Critique : Grand Prix du Festival de Biarritz 1984 et Prix Georges Sadoul 1985, Tasio est le premier long métrage de Montxo Armendáriz. Cet ancien professeur d’électronique avait auparavant réalisé quelques courts dont Carboneros de Navarra (1981), qui relatait le quotidien des derniers charbonniers navarrais, dont l’un d’entre eux, surnommé « Tasio », a servi de modèle au film éponyme. Linéaire et limpide, Tasio se déroule sur plusieurs décennies et se focalise sur la vie du fils d’un charbonnier du Pays basque espagnol. Quatre étapes (l’enfance, l’adolescence, la force de l’âge et la maturité) rythment la narration, sans que l’on puisse parler de chapitrage à proprement parler.
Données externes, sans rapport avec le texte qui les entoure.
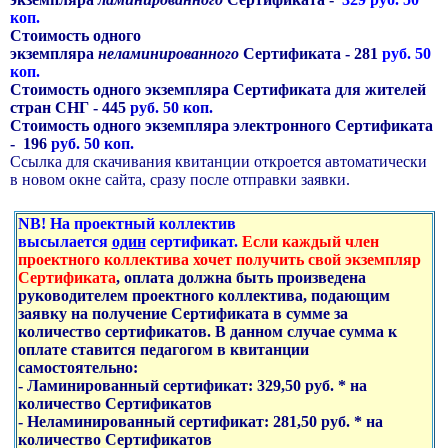
коп.
Стоимость одного
экземпляра
неламинированного
Сертификата - 281
руб. 50
коп.
Стоимость одного экземпляра Сертификата для жителей
стран СНГ - 445
руб. 50 коп.
Стоимость одного экземпляра электронного Сертификата
- 196
руб. 50 коп.
Ссылка для скачивания квитанции откроется автоматически
в новом окне сайта, сразу после отправки заявки.
NB! На проектный коллектив
высылается
один
сертификат.
Если каждый член
проектного коллектива хочет получить свой экземпляр
Сертификата
, оплата должна быть произведена
руководителем проектного коллектива, подающим
заявку на получение Сертификата в сумме за
количество сертификатов. В данном случае сумма к
оплате ставится педагогом в квитанции
самостоятельно:
- Ламинированный сертификат: 329,50 руб. * на
количество Сертификатов
- Неламинированный сертификат: 281,50 руб. * на
количество Сертификатов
Le cinéaste préfère les ellipses, et le temps qui passe est suggéré par de lents panoramiques sur la nature et des fondus enchaînés. Montxo Armendáriz utilise avec bonheur le cycle des saisons. Il tient ainsi à préciser : « Je crois que la plupart des choses sont cycliques. C’est une structure qui m’attire personnellement beaucoup car, du point de vue de la narration, elle te permet de mettre en valeur ou d’analyser les éléments qui ont pu avoir une influence dans cette histoire du début à la fin » (Transmettre le cinéma, cité dans le dossier de presse du distributeur Tamasa).
- Patxi Bisquert
- © 2025 Tamasa Distribution. Tous droits réservés.
Le récit n’a pas vraiment de cadre historique : les événements du XXe siècle, comme la guerre civile espagnole, sont délibérément occultés et de rares indices (un modèle d’automobile) apportent une piste temporelle. Le contexte se veut un peu plus sociologique et économique. Ainsi, les rituels et événements d’une petite communauté soudée sont filmés dans un style documentaire, avec ses instants de banalité (le partage des repas), ses drames (l’accident mortel d’un enfant qui joue près d’un lieu d’extraction du charbon) et ses moments de détentes (la très belle scène de bal, où l’adolescent Tasio rencontre sa future épouse). Refusant d’être exploité par des propriétaires terriens ou des marchands de bois, le protagoniste préférera assumer une indépendance synonyme de précarité, quitte à enfreindre les règles de la justice, en ayant recours au braconnage.
- Patxi Bisquert, Nacho Martínez
- © 2025 Tamasa Distribution. Tous droits réservés.
Tasio est un film accessible à tous les publics et aucune zone d’ombre ne vient s’immiscer dans le déroulement de son histoire. Il ne faut cependant pas s’attendre à un film qui se voudrait uniquement militant, ou une histoire exclusivement romanesque jouant de la gravité des situations. On songe plutôt à l’épure de certains films ayant pour cadre le milieu rural ou de montagne, de L’arbre aux sabots d’Ermanno Olmi à Vermiglio de Maura Delpero, en passant par L’âme sœur de Fredi M. Mürer. Le réalisateur accorde en effet beaucoup d’importance à la forme, filmant la nature dans son rapport avec l’homme : ce sont ces plans-séquences faisant songer des tableaux, ces lents travellings davantage poétiques que descriptifs, ou cette bande sonore dépouillée de toute fioriture musicale. Il faut donc (re) découvrir cette œuvre majeure du cinéma régionaliste et qui a fait l’objet d’une restauration à l’initiative de la Cinémathèque basque, supervisée le réalisateur au laboratoire L’Immagine Ritrovata, et que Cannes Classics avait sélectionnée en 2024.